線が引いてあるのは、井伏鱒二や池田弥三郎、戸板康二、安東次男、白川静、徳川夢声、子母澤寛、石川順‥‥といった作家の本のところで、実際に自分が読んだ本に線を引いているのか、これから読もうとしている本に線を引いているのか、わからないけれど、「今年の秋」を気に入った人が、ほかにどんな本を読んでいるのか分かるような気がして、個人的にはおもしろい。もっとも「今年の秋」があんまり気に入らなくて、だからこの本に線を引いた、とも考えられるわけですが‥‥。古本屋としてはかなりへこむんですけど‥‥。
父親の死を見送る「今年の春」、母の死の有様を書いた「今年の初夏」、そして二歳違いの弟の死を描いた表題の「今年の秋」と続き、最後には、「若し私の死ぬ時が来たら、誰かが「今年の冬」としてその光景を書くだらうか、と予想しながら、故郷の家を出た」という言葉で閉じられる、晩年の心境を描いた一連の作品が、やはり味わい深い。

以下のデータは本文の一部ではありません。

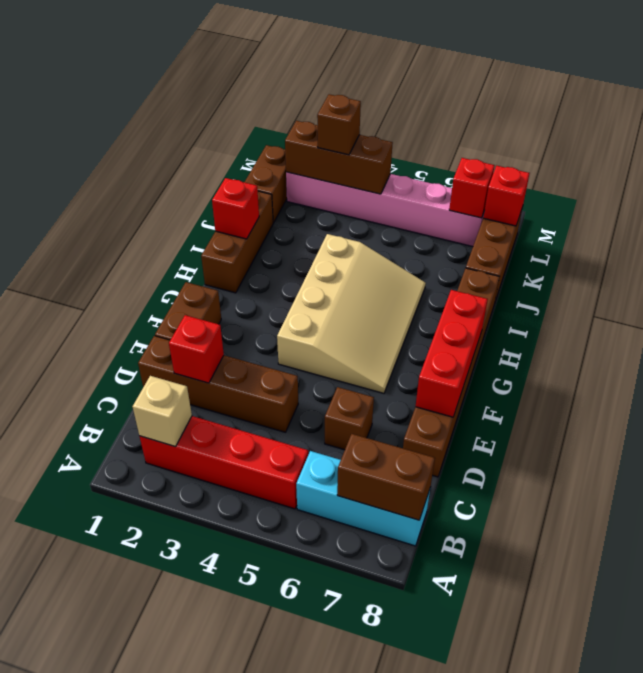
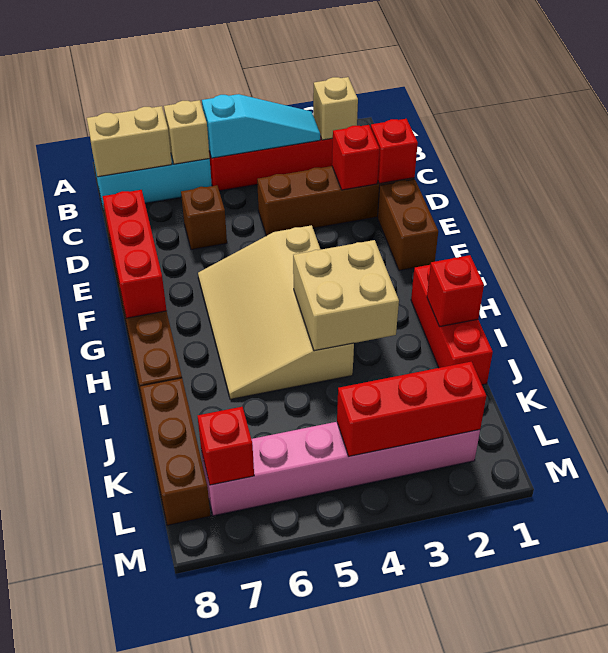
none -> cyan slope B3:B5 level 2 top 5
none -> tan brick B6 level 2
brown brick B7:B8 level 2 -> tan brick B7:B8 level 2
brown brick H1:J1 level 1 -> red brick H1:J1 level 1
none -> tan brick H3:I4 level 2
brown brick K1:L1 level 1 -> none
brown brick L2:L4 level 2 -> red brick L2:L4 level 2
brown brick L3 level 3 -> none
red brick L8 level 2 -> red brick D1 level 2

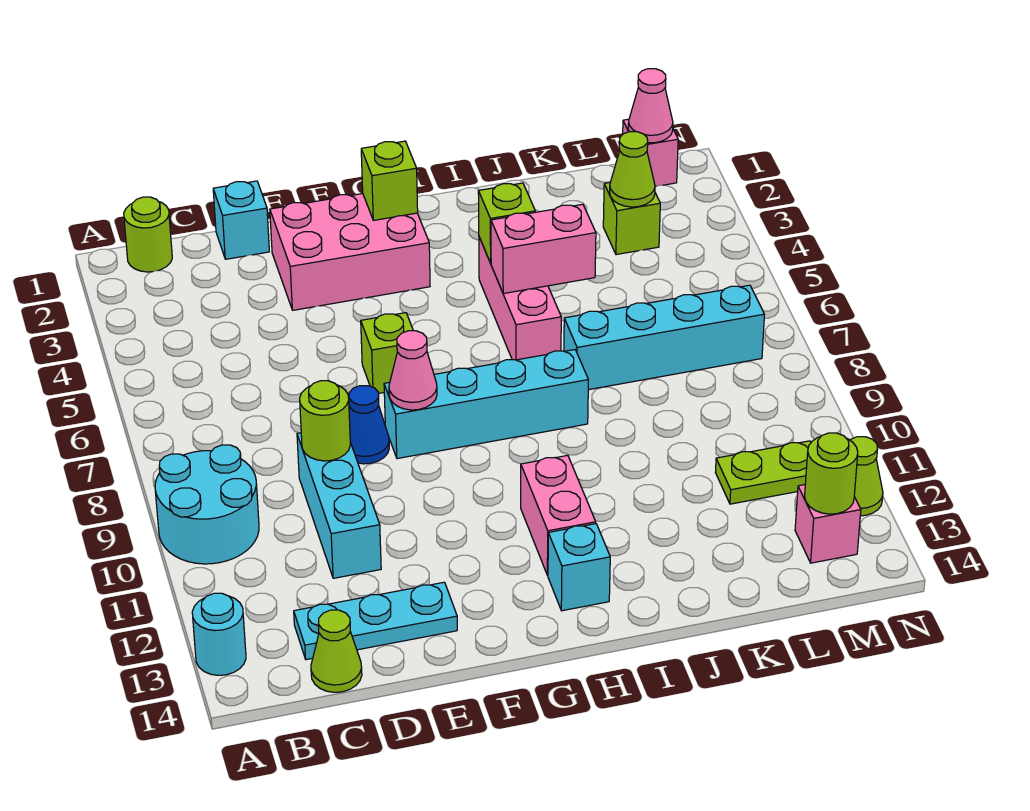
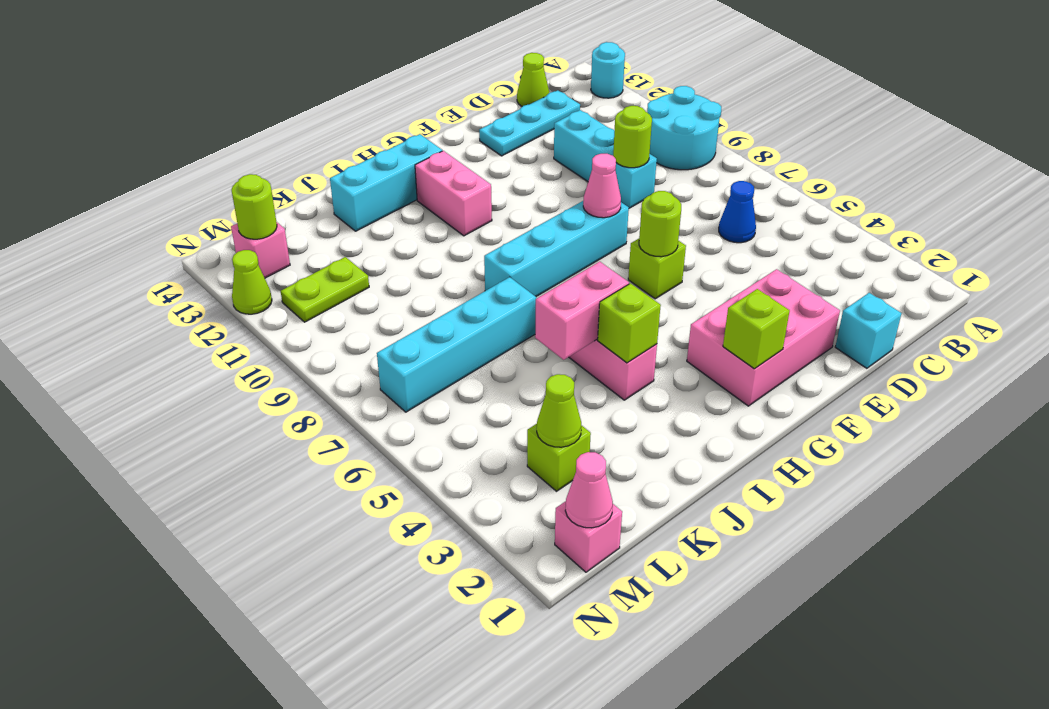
lime round brick B1 level 1 -> lime round brick F6 level 2
blue cone E8 level 1 -> blue cone C6 level 1
cyan brick H13 level 1 -> cyan brick H13:J13 level 1

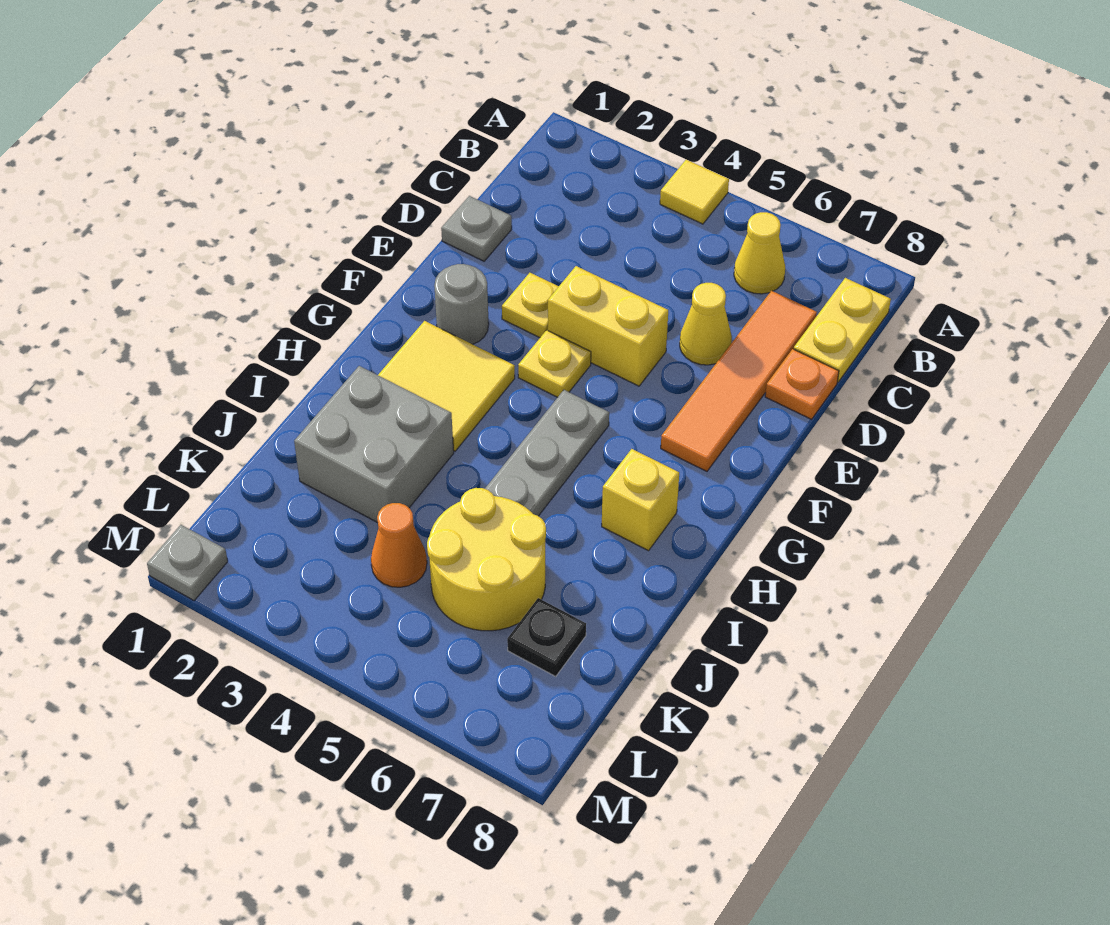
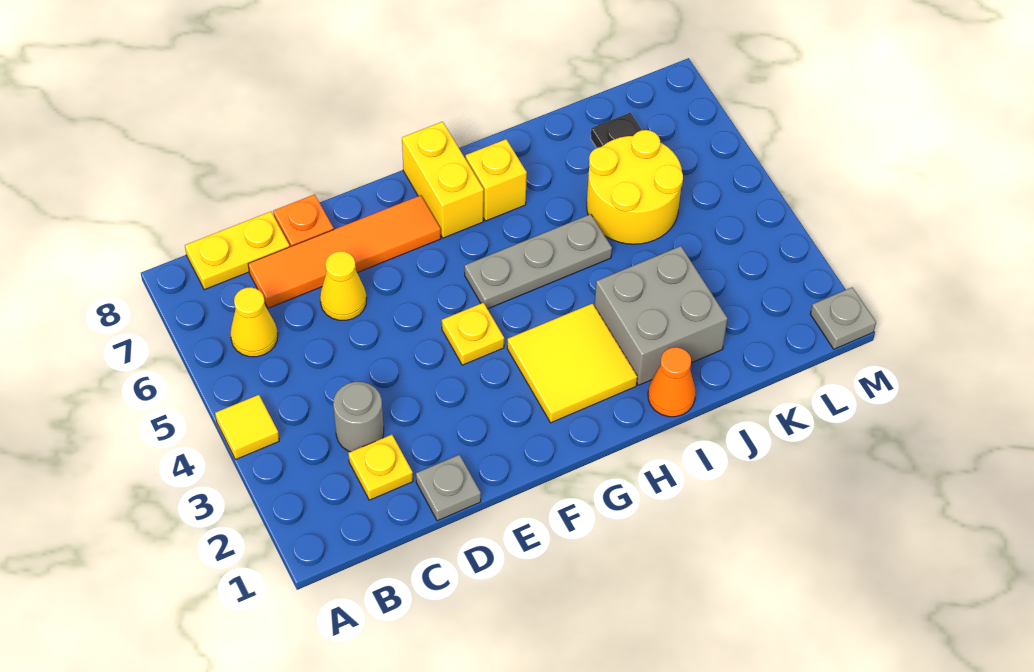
yellow plate E3 level 1 -> yellow plate C2 level 1
yellow brick E4:E5 level 1 -> yellow brick G7:G8 level 1
grey round brick F2 level 1 -> grey round brick C3 level 1
orange cone K4 level 1 -> orange cone I1 level 1

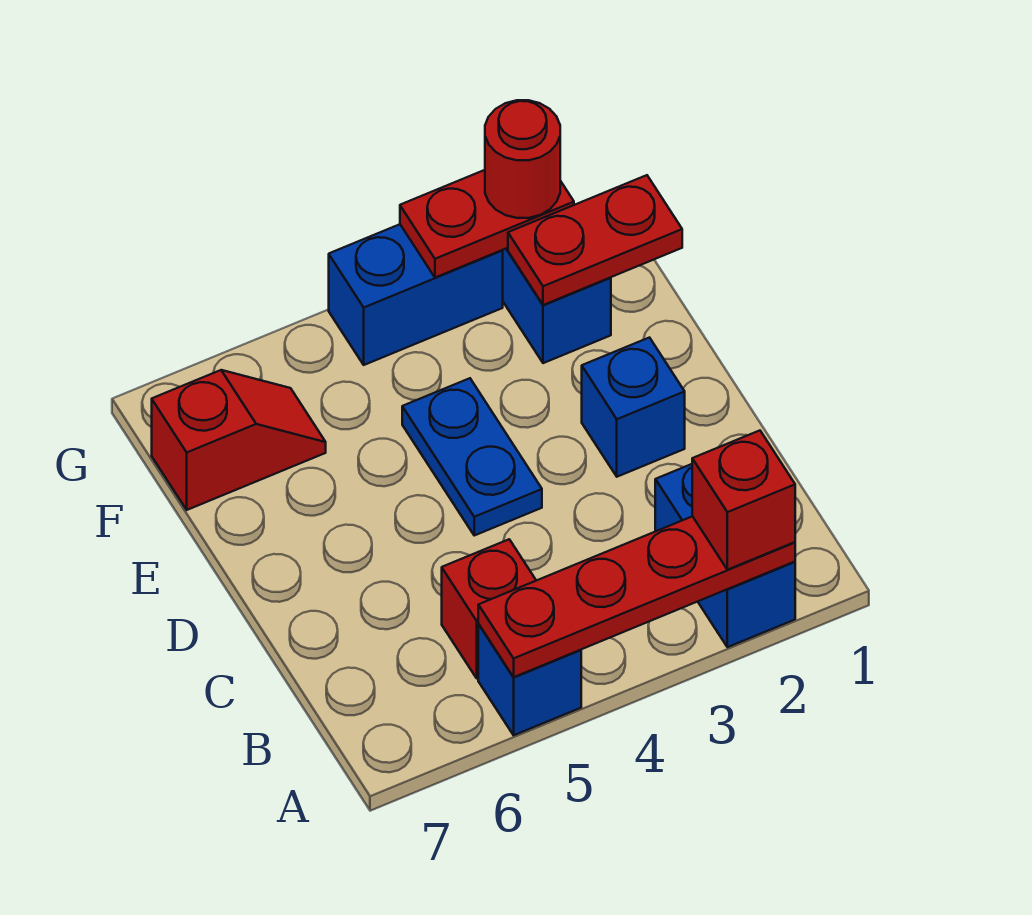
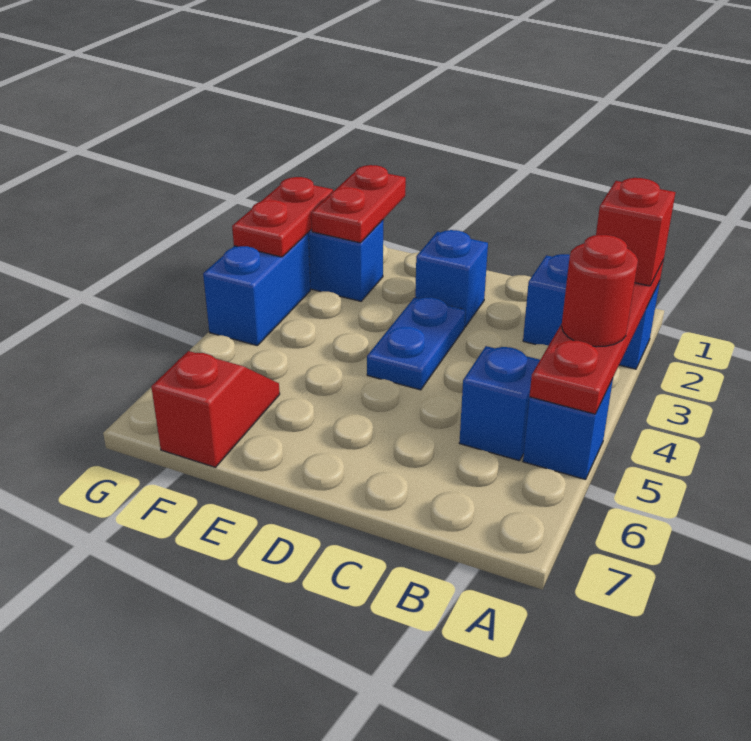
red brick B5 level 1 -> blue brick B5 level 1
blue plate D4:E4 level 1 -> blue plate D3:D4 level 1
red round brick G2 level 3 -> red round brick A4 level 3

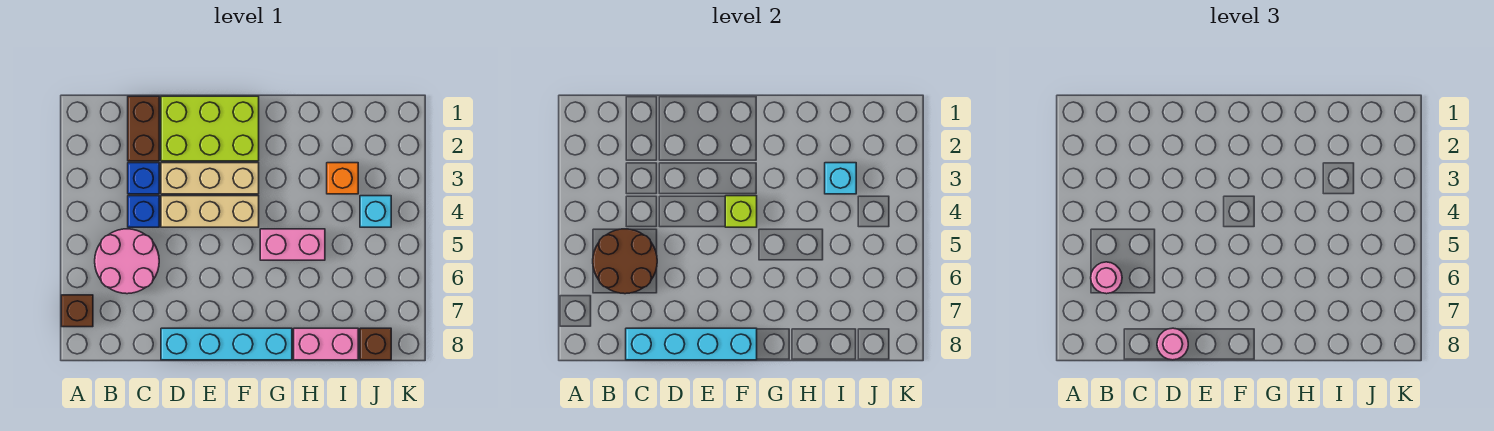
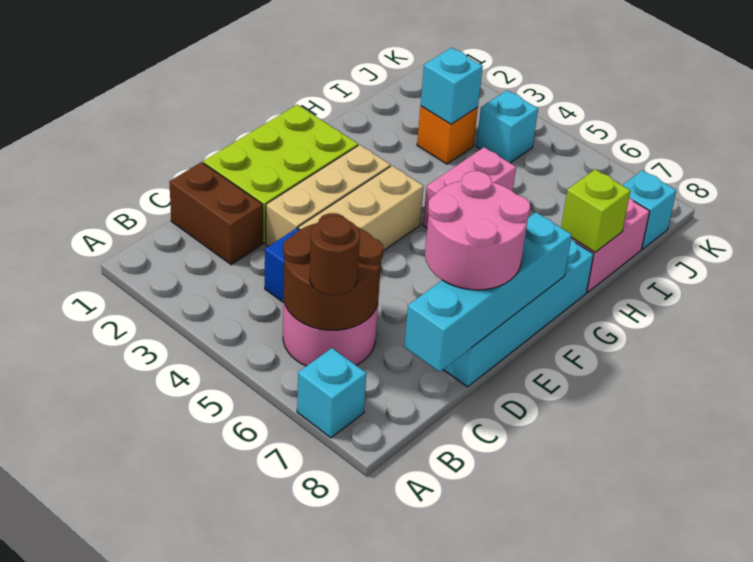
brown brick A7 level 1 -> cyan brick A7 level 1
pink round brick B6 level 3 -> brown round brick B6 level 3
blue brick C3 level 1 -> none
pink round brick D8 level 3 -> pink round brick D7:E8 level 3
lime brick F4 level 2 -> lime brick H8 level 2
brown brick J8 level 1 -> cyan brick J8 level 1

ほかの作品は、「小説とか随筆とか評論とかの区別を考慮しないで書くような気持ちになっている。その時々の見聞や感想を、文飾を施さず、心の浮かぶままに記しているのである」と、あとがきに書かれているように、肩の力の抜けたものが多い。実を言えば、本屋さんでこのあとがきを読んで、正宗白鳥の本を読んでみようと思ったのだった。